Fachartikel

Freistellung für die Prüfertätigkeit als aktive Personalentwicklung

Das System der dualen Aus- und Weiterbildung basiert auf der Bereitschaft und dem Einsatz ehrenamtlicher Prüferinnen und Prüfer. Die Freistellung von Fach- und Führungskräften für diese wichtige Tätigkeit ist durch das aktuelle Berufsbildungsgesetz (§ 40 Abs. 6a BBiG) geregelt. Die Möglichkeit des Perspektivwechsels, die eine Prüfungssituation bietet, ist für Prüferinnen und Prüfer aber auch eine Art individuelle Weiterbildung – die Freistellung für eine Prüfertätigkeit entspricht also der aktiven Personalentwicklung.
Radikale Veränderungen in Wirtschaft und Gesellschaft machen das Ehrenamt immer unattraktiver, dabei ist genau dieses Engagement für die Funktionsfähigkeit vieler Bereiche unerlässlich. So auch im System der öffentlich-rechtlich geregelten Aus- und Weiterbildung: Es lebt von den Prüferinnen und Prüfern, die sich hier ehrenamtlich einbringen. In Zeiten eines kontinuierlich bestätigten Arbeits- und Fachkräftemangels und dessen negativen Einflusses auf die wirtschaftliche Entwicklung, den die IHK-Konjunkturumfragen auch für unsere Region attestieren, ist berufliche Bildung besonders wichtig. Qualitativ hochwertige und durch Prüfungen testierte Aus- und Weiterbildung heute, ist das zentrale Instrument, um den Bedarf von morgen zu decken.

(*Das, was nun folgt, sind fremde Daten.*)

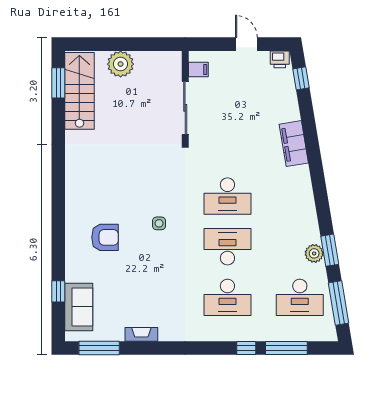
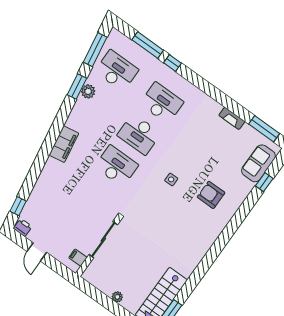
plant: (121, 64) -> (117, 297), width x0.53, depth x0.53
filing cabinet: (294, 144) -> (64, 144), moved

Prüfungssituation im Gleichgewicht

Die Aufgabe des Prüfenden ist nicht ausschließlich mit der Kompetenzprüfung verknüpft. Vielmehr werden ihre Sach- und Fachkunde erst durch eine hohe soziale Kompetenz wirksam. Denn es gilt, die richtige Atmosphäre herzustellen, damit der zu Prüfende in der Lage ist, sein Wissen und seine Kompetenz auch abzurufen und angemessen vorzustellen. So entsteht ein gleichgewichtiges Bild im Prüfungsprozess: Nicht nur die zu prüfenden Personen bereiten sich vor, auch die Prüfenden selbst sind gefordert und müssen sich auf ihr Gegenüber einstellen. Als „Leistungs- und Kompetenzkontrolleure“ stellen sie sicher, dass eine abgeschlossene Aus- oder Weiterbildung auch ein aktuelles, hochwertiges situatives Know-how bedeutet. Und die IHK selbst investiert wiederum kontinuierlich in die Weiterentwicklung und Qualitätssicherung im Ehrenamt durch Prüfertrainings, Austauschforen und Expertenkreise.

Prüfertätigkeit: Unternehmenssicherungs- und Personalentwicklungsmaßnahme

Nicht nur die IHK-Organisation, sondern vor allem Unternehmen profitieren vom ehrenamtlichen Engagement der Beschäftigten im Prüfungsbereich. Die Prüfer und Prüferinnen erhalten Einblicke in Ausbildungssituation und -organisation anderer Unternehmen und ermöglichen so einen Transfer ins eigene Unternehmen. Ein weiterer großer Vorteil: Sie erhalten Zugang zu Spezialthemen durch spezielle Prüfungsformen in Aus- und Weiterbildung. Warum also die Freistellung für einen Prüfungstag nicht einmal mit der Aufgabe unterlegen, Optimierungspotenziale für die betriebsinterne Aus- und Weiterbildung zu ermitteln? Warum nicht einen Prüfer oder eine Prüferin auch in der internen Aus- und Weiterbildung einsetzen, um an der eigenen Qualitätsspirale weiterzuarbeiten? Die ehrenamtlich Tätigen für einen Tag freizustellen ist keine unproduktive Zeit: Denn die Prüfertätigkeit sichert zum einen das national wie international stets positiv bewertete Aus- und Weiterbildungssystem, und zum anderen ist jeder Prüfungstag eine Investition in die Zukunft der Arbeitsmarktfähigkeit von Menschen und der Zukunftsfähigkeit von Unternehmen.